• DATA FOR REVIEW

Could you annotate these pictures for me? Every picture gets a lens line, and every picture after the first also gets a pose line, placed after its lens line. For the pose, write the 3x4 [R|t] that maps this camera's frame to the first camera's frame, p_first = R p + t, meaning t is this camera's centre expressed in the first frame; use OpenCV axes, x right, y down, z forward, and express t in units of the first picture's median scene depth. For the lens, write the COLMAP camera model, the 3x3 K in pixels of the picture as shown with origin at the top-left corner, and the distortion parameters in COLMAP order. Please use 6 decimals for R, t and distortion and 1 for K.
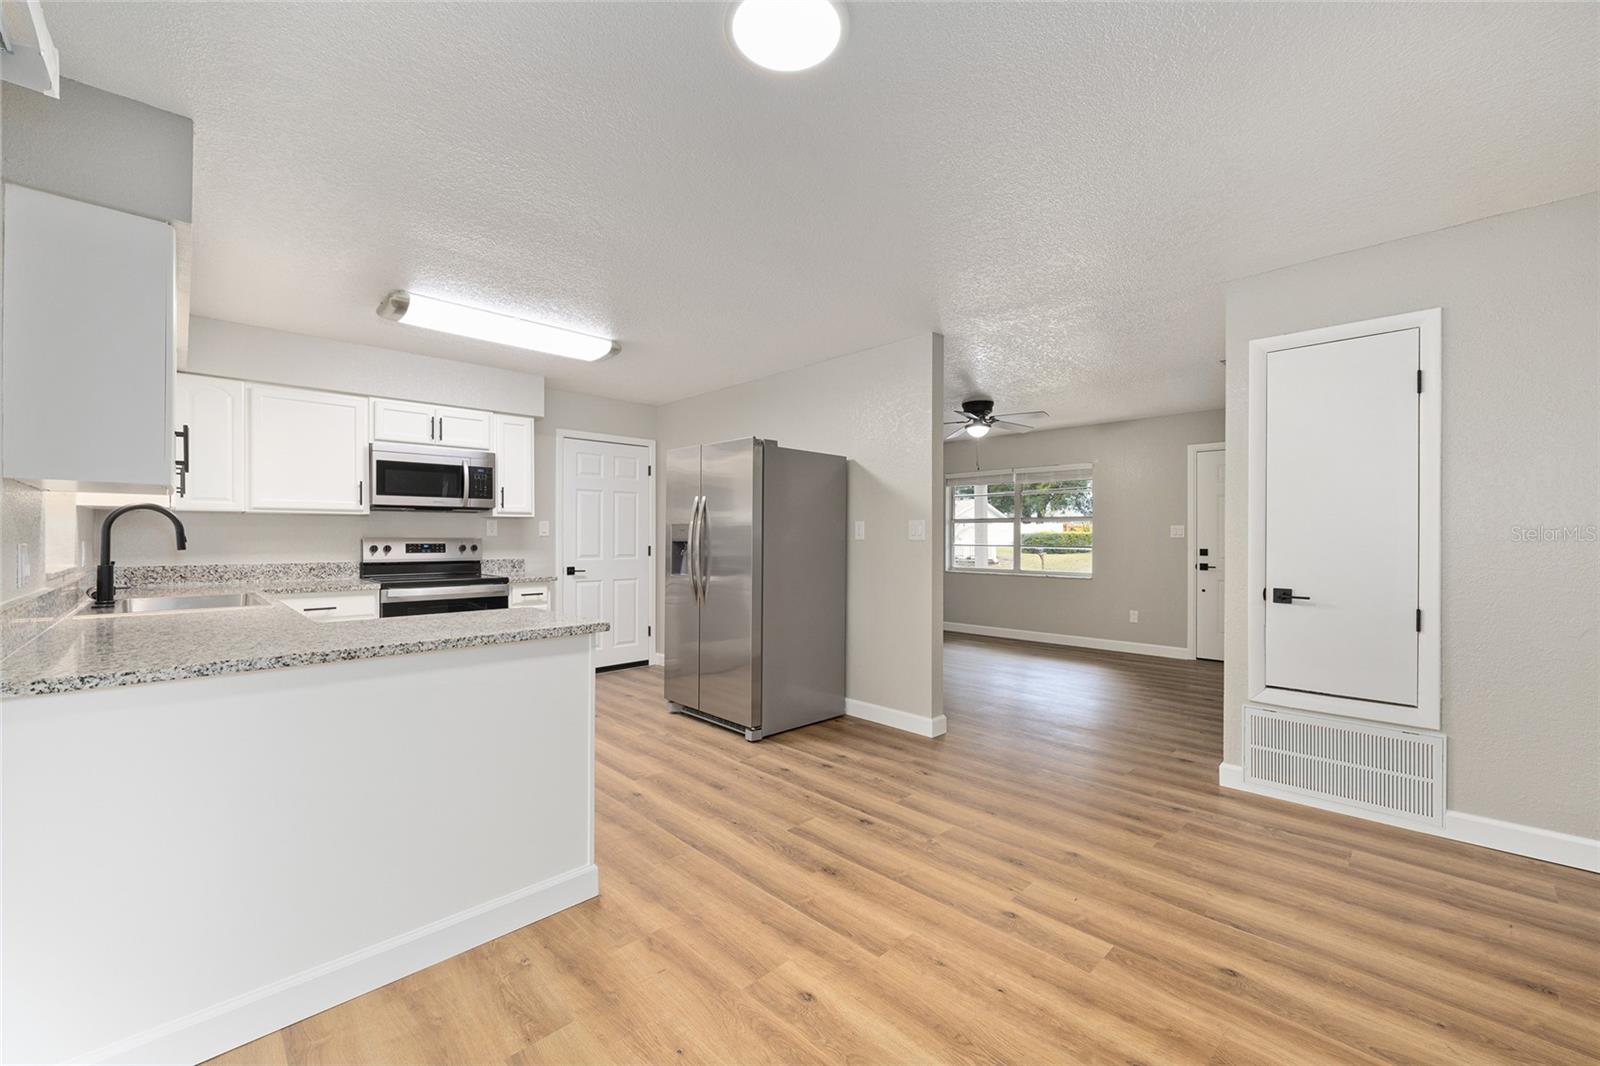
lens RADIAL K [[640.4, 0, 800.6], [0, 640.4, 536.8], [0, 0, 1]] dist [-0.003558, 0.001393]
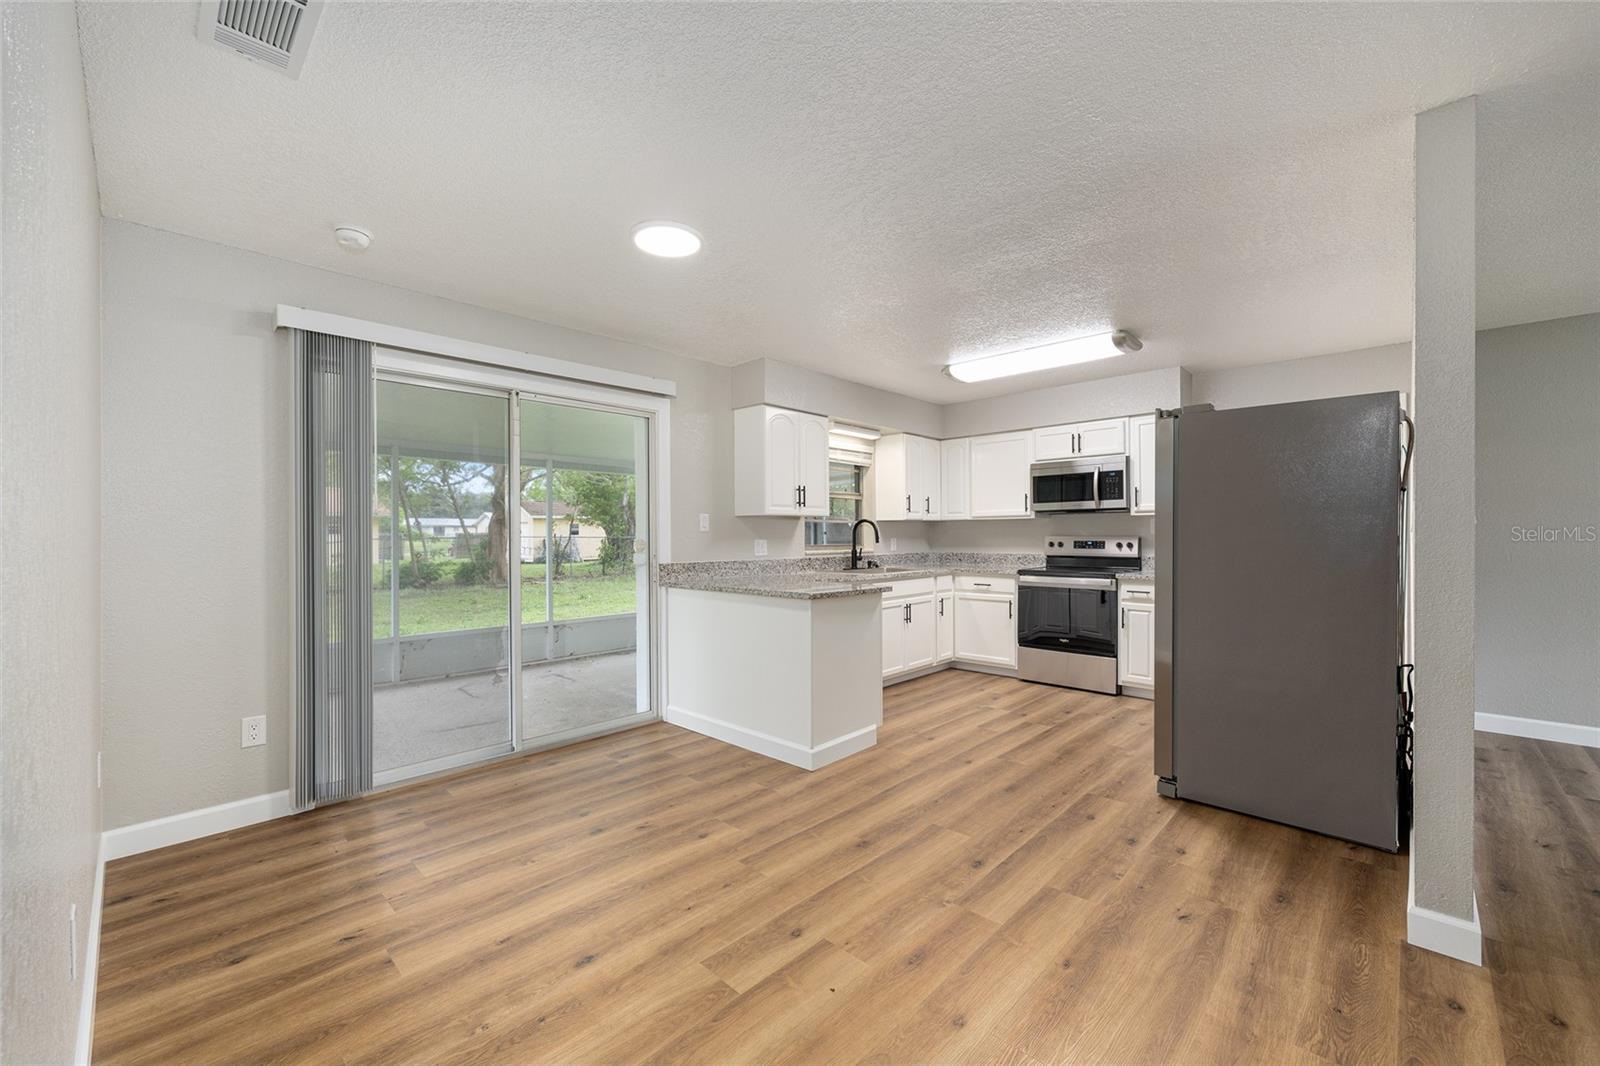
lens RADIAL K [[640.4, 0, 802.9], [0, 640.4, 535.2], [0, 0, 1]] dist [-0.003558, 0.001393]
pose [[0.037827, -0.000542, -0.999284, 0.710532], [0.005181, 0.999987, -0.000347, -0.002565], [0.999271, -0.005164, 0.037829, 0.539416]]
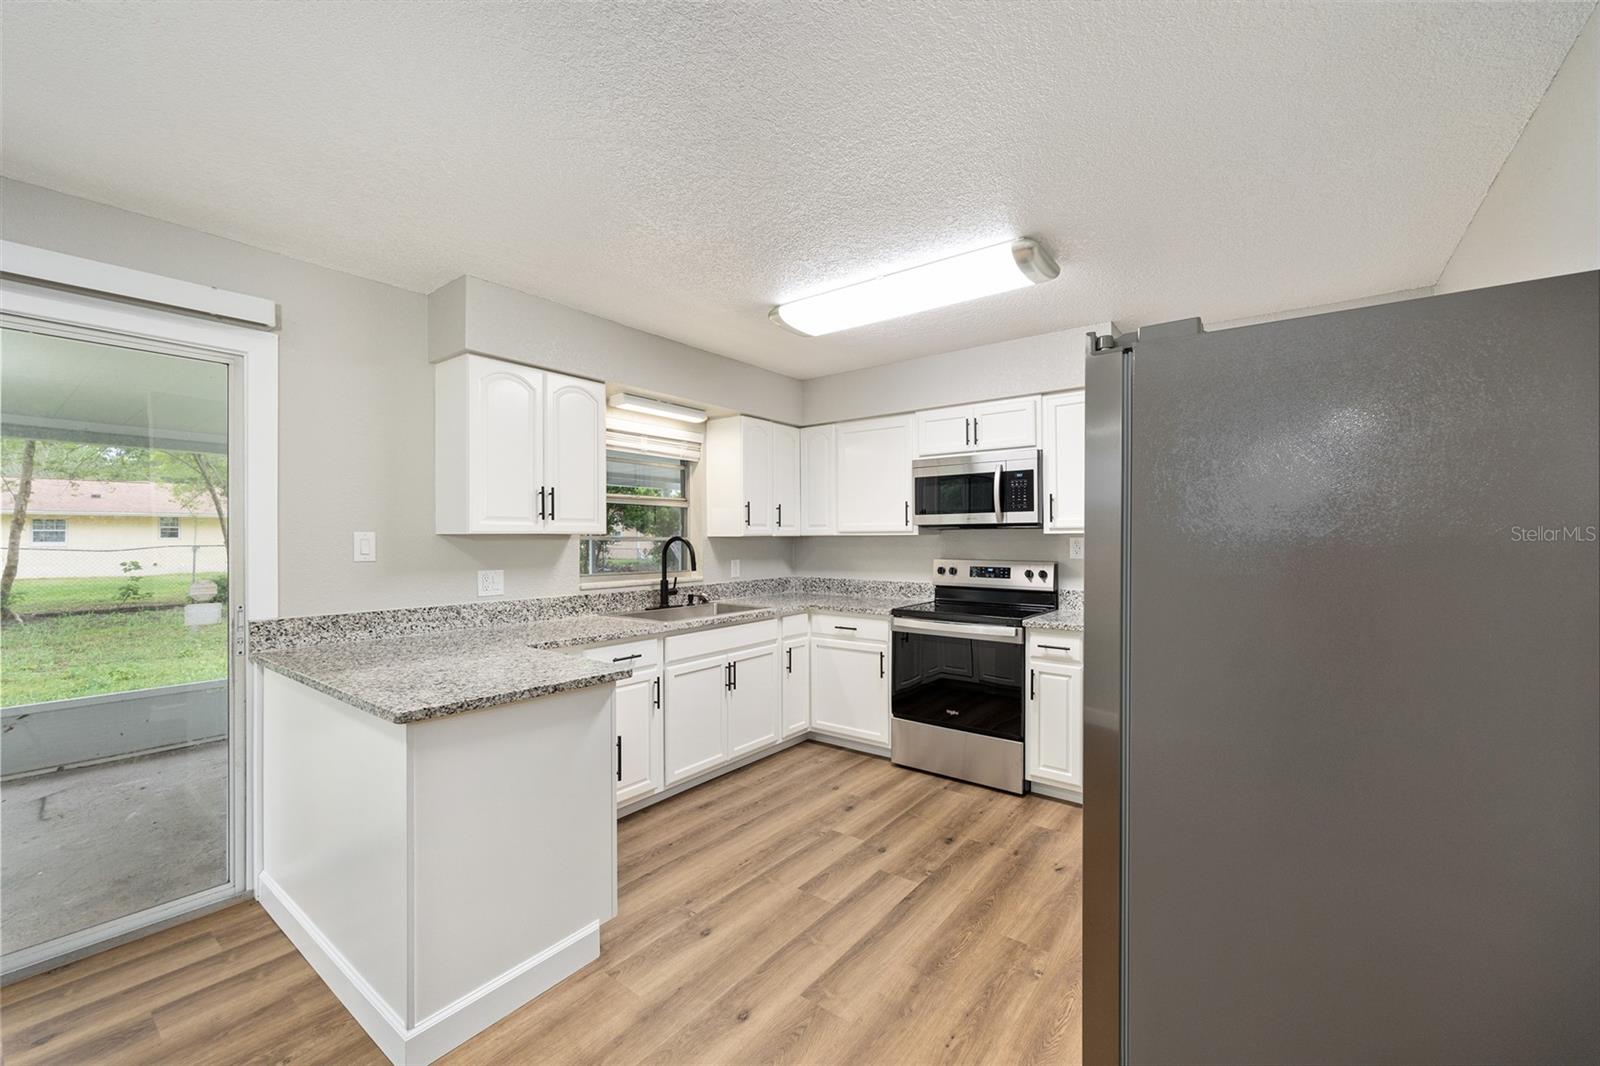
lens RADIAL K [[640.4, 0, 801.6], [0, 640.4, 535.1], [0, 0, 1]] dist [-0.003558, 0.001393]
pose [[0.142066, -0.003841, -0.989850, 0.281785], [0.002849, 0.999990, -0.003472, -0.036778], [0.989853, -0.002327, 0.142076, 0.788304]]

• EXERCISE REQUIREMENTS
Omit any images, then output the listing exactly.

• EXPECTED OUTPUT
Could you annotate these pictures for me? Every picture gets a lens line, and every picture after the first also gets a pose line, placed after its lens line. For the pose, write the 3x4 [R|t] that maps this camera's frame to the first camera's frame, p_first = R p + t, meaning t is this camera's centre expressed in the first frame; use OpenCV axes, x right, y down, z forward, and express t in units of the first picture's median scene depth. For the lens, write the COLMAP camera model, the 3x3 K in pixels of the picture as shown with origin at the top-left corner, and the distortion parameters in COLMAP order. Please use 6 decimals for R, t and distortion and 1 for K.
lens RADIAL K [[640.4, 0, 800.6], [0, 640.4, 536.8], [0, 0, 1]] dist [-0.003558, 0.001393]
lens RADIAL K [[640.4, 0, 802.9], [0, 640.4, 535.2], [0, 0, 1]] dist [-0.003558, 0.001393]
pose [[0.037827, -0.000542, -0.999284, 0.710532], [0.005181, 0.999987, -0.000347, -0.002565], [0.999271, -0.005164, 0.037829, 0.539416]]
lens RADIAL K [[640.4, 0, 801.6], [0, 640.4, 535.1], [0, 0, 1]] dist [-0.003558, 0.001393]
pose [[0.142066, -0.003841, -0.989850, 0.281785], [0.002849, 0.999990, -0.003472, -0.036778], [0.989853, -0.002327, 0.142076, 0.788304]]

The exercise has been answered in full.